The gun cannot bring lasting peace

Wednesday December 4 2019


By Frank Mutagubya

There is a misguided thinking among some Africans that the gun can deliver peace to any community. This thinking has been displayed by many persons in positions of leadership (or power) on the African continent whenever there is any kind of divergent ideas put across.

The latest person to expound this line of thinking is Col. Shaban Bantariza. (see: ‘Bantariza gun remarks trigger public uproar’ in the Daily Monitor, of November 3). Being a senior, knowledgeable and quite exposed army officer, he is expected to know better.

But truth be told as an instrument of coercion, the gun cannot be relied upon to foster and maintain peace in any community. Let Col Bantariza give us one example of any African country where the gun has been successfully used and relied upon to bring and maintain peace.

The gun may only “help” to acquire authority and power, but thereafter, it has to be other means that can be successfully used to foster and maintain lasting peace.

The gun may be used as the last resort to remove dictators and bad leaders from power and that is all, just like the NRM/NRA and other Ugandans did. Thereafter, the gun must be put aside and instead be replaced by dialogue so as to harmonise the many divergent views.

What Ugandans want and what all our leaders should be talking about is building and making stronger systems, structures and institutions.
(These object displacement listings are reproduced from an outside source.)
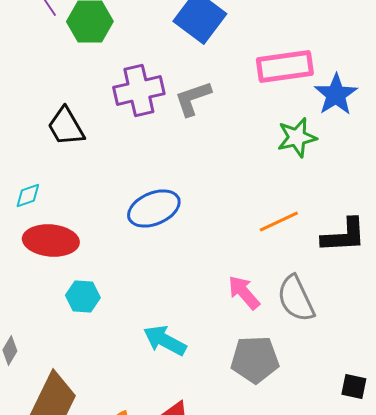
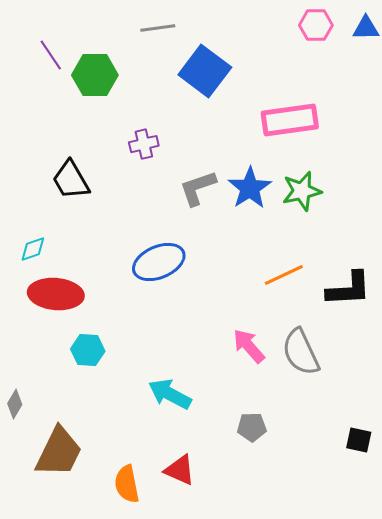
purple cross: (139, 90) -> (144, 144), size x0.6
blue star: (336, 94) -> (250, 188), moved
gray L-shape: (193, 98) -> (198, 188), moved
gray pentagon: (255, 360) -> (252, 427), moved, size x0.6

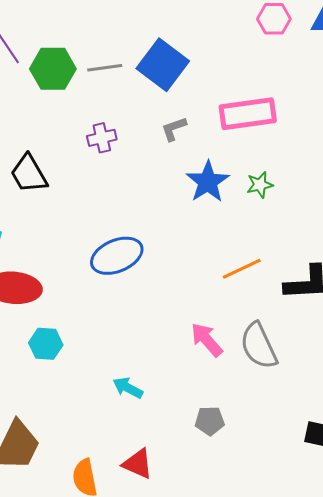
gray line: (158, 28) -> (105, 68), moved
gray L-shape: (198, 188) -> (174, 129), moved, size x0.7
green star: (302, 191) -> (260, 185), size x0.7
cyan arrow: (170, 394) -> (128, 388), size x0.7

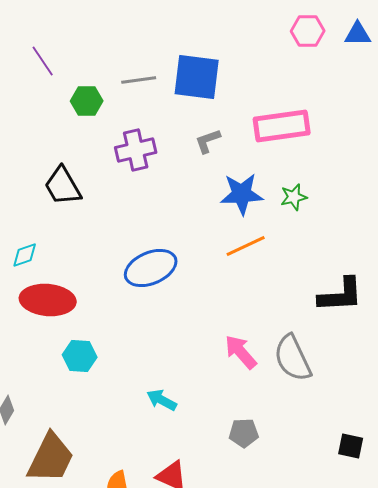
blue square: (163, 65) -> (197, 77), turned -30
green hexagon: (53, 69) -> (87, 101), moved, size x0.7
purple cross: (102, 138) -> (136, 150), size x1.4
blue star: (208, 182) -> (242, 194), turned 30
orange line: (242, 269) -> (246, 246), moved

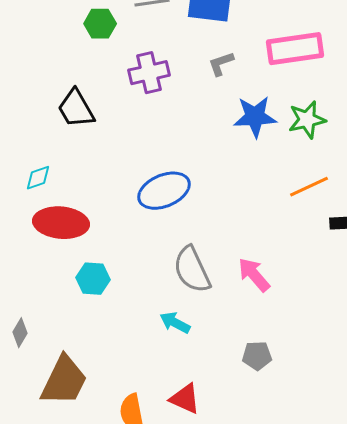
green star: (294, 197) -> (307, 120), size x1.4
orange line: (246, 246) -> (309, 187), moved
gray semicircle: (293, 358) -> (192, 270), moved

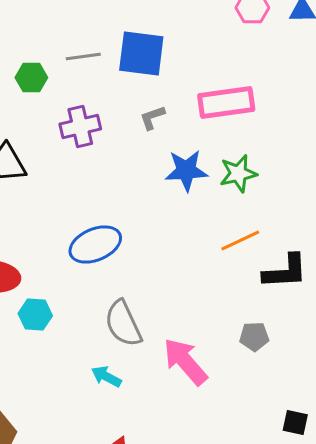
pink arrow: (254, 275) -> (185, 362), moved, size x1.4
cyan hexagon: (93, 279) -> (35, 315), moved
gray pentagon: (257, 356) -> (254, 337), moved

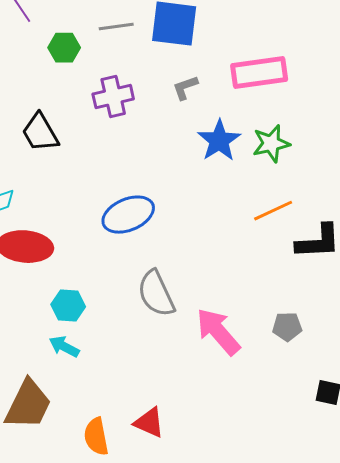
blue star: (186, 171) -> (219, 141), turned -30
cyan hexagon: (35, 315) -> (68, 306), moved
gray pentagon: (254, 337) -> (287, 327), moved
cyan arrow: (106, 377) -> (64, 347), moved

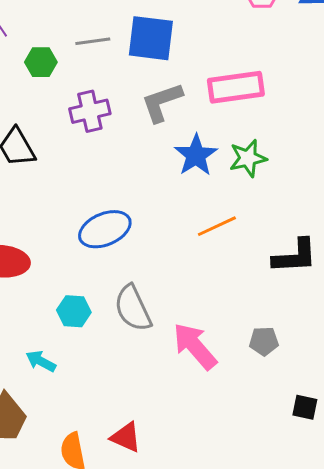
gray L-shape: (185, 88) -> (162, 102), size x1.6
orange line: (273, 211) -> (217, 226), moved
cyan hexagon: (68, 306) -> (74, 311), moved

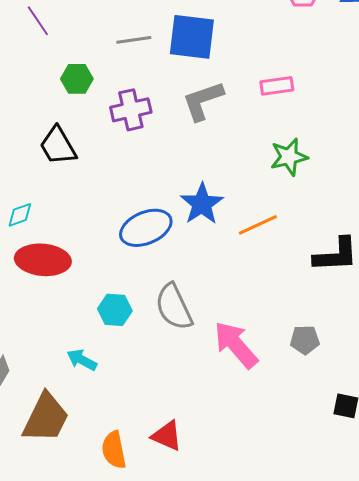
green hexagon: (41, 62) -> (77, 79), moved
pink rectangle: (236, 87) -> (277, 86), size x0.6
blue star: (196, 155) -> (202, 204), moved

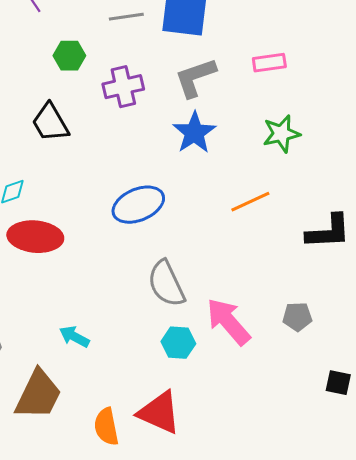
blue star: (202, 204) -> (194, 133), moved
cyan hexagon: (115, 310) -> (178, 343), moved
red triangle: (167, 436) -> (159, 413), size x1.4

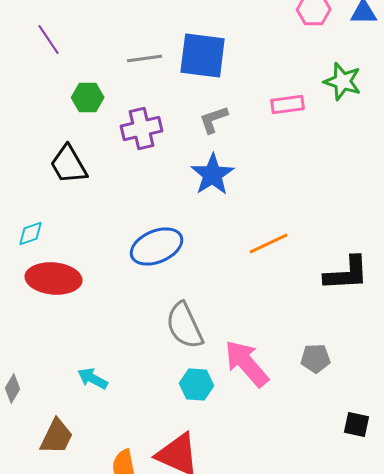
gray L-shape: (195, 78) -> (214, 120), size x0.7
green star: (281, 134) -> (343, 82), moved, turned 30
brown trapezoid: (38, 395) -> (57, 436), size x0.7

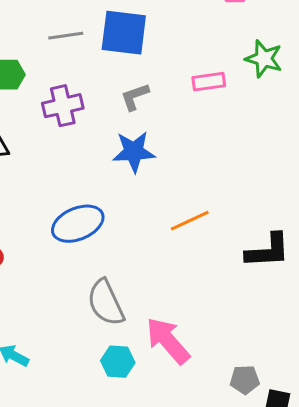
blue star: (213, 174) -> (134, 152), turned 30
gray pentagon: (316, 358) -> (245, 380), moved

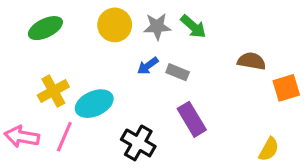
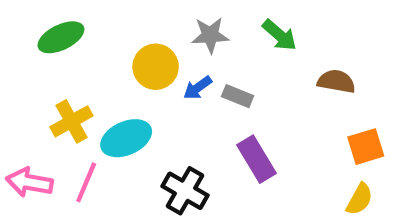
yellow circle: (115, 25) -> (156, 67), moved
green arrow: (193, 27) -> (280, 35), moved
orange square: (286, 88) -> (366, 147), moved

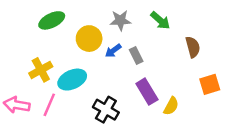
green ellipse: (61, 37) -> (52, 20), moved
brown semicircle: (336, 81) -> (193, 47), turned 65
gray rectangle: (238, 96) -> (136, 55), turned 42
yellow semicircle: (359, 199) -> (171, 106), moved

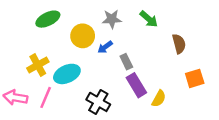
gray rectangle: (136, 55) -> (126, 62), moved

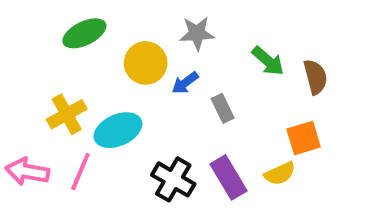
green arrow: (149, 19) -> (268, 61), moved
orange square: (195, 78) -> (304, 138), moved
purple rectangle: (136, 85) -> (229, 177), moved
yellow semicircle: (159, 99) -> (280, 174), turned 36

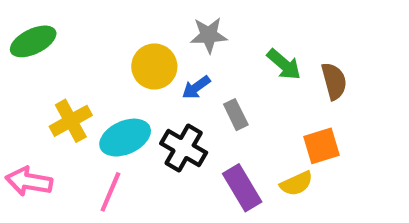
green ellipse: (84, 33) -> (33, 41), moved
pink line: (80, 172) -> (110, 192), moved
black cross: (173, 179) -> (184, 148), moved

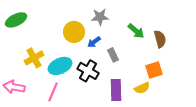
purple rectangle: (242, 188) -> (116, 90), turned 30

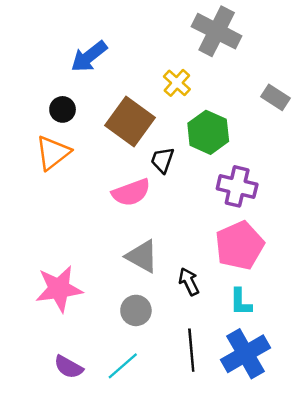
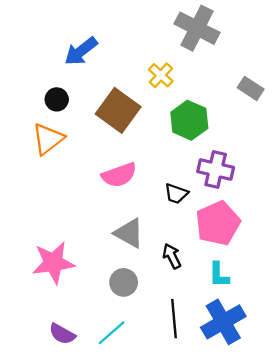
black trapezoid: (162, 160) -> (176, 194), moved, turned -90

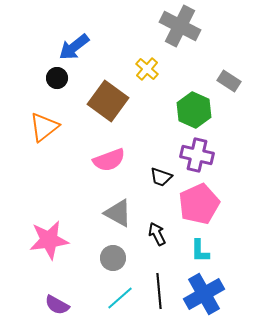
black circle: (57, 99) -> (57, 78), moved
green hexagon: (189, 120) -> (194, 110), moved
cyan line: (112, 333) -> (120, 298), moved

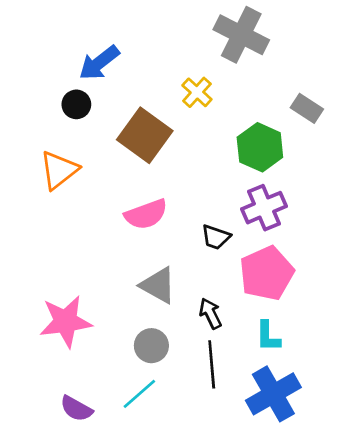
purple cross: (197, 155) -> (264, 208), turned -36
black line: (159, 291) -> (212, 364), moved
cyan line: (120, 298) -> (139, 394), moved

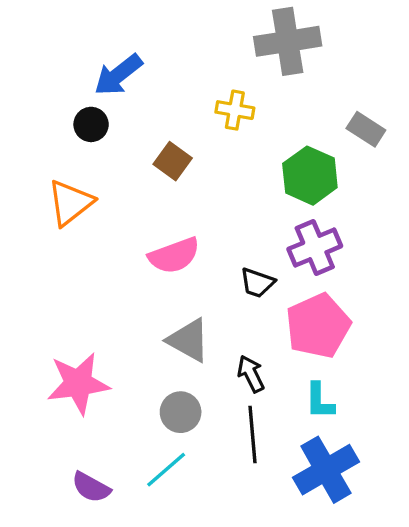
gray cross: (241, 35) -> (288, 41), turned -36
yellow cross: (197, 92) -> (235, 110), turned -32
brown square: (145, 135) -> (173, 161), size x0.6

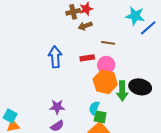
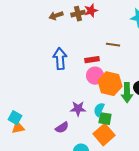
brown arrow: (85, 26) -> (56, 16), moved
pink circle: (106, 65) -> (95, 76), moved
purple star: (57, 107) -> (78, 109), moved

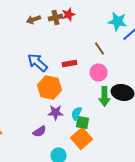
brown line: (113, 45) -> (100, 48), moved, turned 48
blue arrow: (60, 59) -> (38, 62), turned -45
pink circle: (95, 76) -> (98, 72), moved
orange hexagon: (110, 84) -> (50, 88), moved

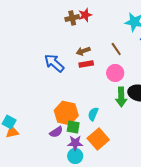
brown arrow: (34, 20) -> (83, 51), moved
orange hexagon: (50, 88) -> (66, 113), moved
purple star: (56, 112) -> (75, 143), moved
green square: (82, 122) -> (73, 127), moved

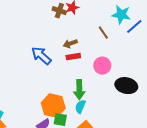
brown cross: (72, 18) -> (59, 11), turned 32
brown line: (116, 49) -> (103, 33), moved
green arrow: (121, 97) -> (79, 90), moved

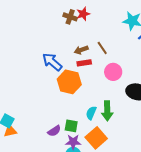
brown line: (103, 33) -> (102, 48), moved
green arrow: (79, 90) -> (107, 111), moved
orange hexagon: (53, 106) -> (69, 82), moved

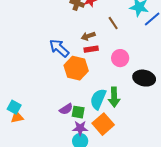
brown line: (102, 48) -> (113, 23), moved
cyan semicircle: (91, 113) -> (98, 99), size x1.5
purple semicircle: (54, 131) -> (66, 109), moved

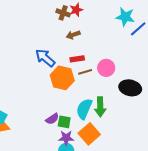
brown line: (113, 23) -> (85, 72), moved, turned -72
brown arrow: (88, 36) -> (73, 35), moved

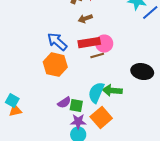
red rectangle: (77, 59) -> (89, 43), size x1.5
pink circle: (106, 68) -> (104, 44), moved
orange hexagon: (62, 78) -> (55, 65), moved
green arrow: (100, 107) -> (112, 91), turned 96

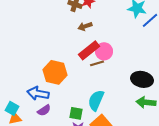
blue arrow: (57, 42) -> (38, 93), moved, turned -30
red rectangle: (89, 43) -> (89, 50), turned -30
green arrow: (112, 91) -> (146, 102), moved
purple semicircle: (64, 103) -> (44, 110), moved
In fact, institutions should be more empowered than the individuals occupying the institution offices.


So Col Bantariza’s assertion that “...we shall use fire to put off that kasukali (referring to MP Robert Kyagulanyi’s latest song) to maintain peace,” is but an excuse and a line that only persons who wish no peace and tranquility to obtain in Uganda can toe.

Lastly, it is unfortunate for Uganda because at some point, Ugandans thought that with more enlightened leaders, the country would pursue civilised and peaceful means of resolving all national contradictions to engender peace, development and tranquility.

When we hear otherwise well-educated and exposed persons make such reckless comments, especially when such statements are “welcomed” by clapping of hands by some people in the audience with ignorance spread all over their faces, you realise how Uganda still has a long way to go for sanity to prevail.

[Col Bantariza has since said his remarks were distorted - Editor].